Molecular structure determination by convex, global underestimation of local energy minima

The determination of a stable molecular structure can often be formulated in terms of calculating the global (or approximate global) minimum of a potential energy function. Computing the global minimum of this function is very difficult because it typically has a very large number of local minima which may grow exponentially with molecule size. The optimization method presented involves collecting a large number of conformers, each attained by finding a local minimum of the potential energy function from a random starting point. The information from these conformers is then used to form a convex quadratic global underestimating function for the potential energy of all known conformers. This underestimator is an L 1 approximation to all known local minima, and is obtained by a linear programming formulation and solution. The minimum of this underestimator is used to predict the global minimum for the function, allowing a localized conformer search to be performed based on the predicted minimum.
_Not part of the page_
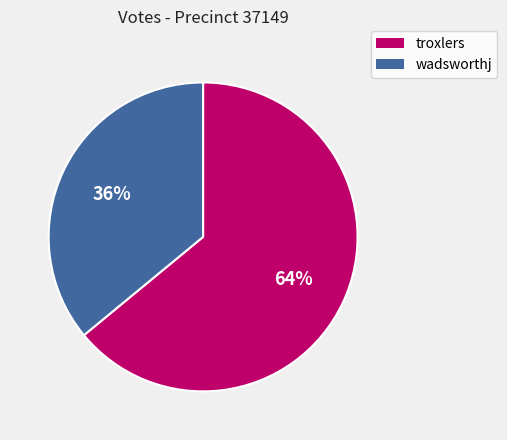

What percentage is the wadsworthj slice, to the nearest percent?

36%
The new set of conformers generated by the localized search serves as the basis for another quadratic underestimation step in an iterative algorithm. This algorithm has been used to determine the structures of homopolymers of lengthn ≤ 30 with no sidechains. While it is estimated that there areO(3n) local minima for a chain of length n, this method requires O(n4) computing time on average. It is also shown that the global minimum potential energy values lie on a concave quadratic curve for n ≤ 30. This important property permits estimation of the minimum energy for larger molecules, and also can be used to accelerate the global minimization algorithm.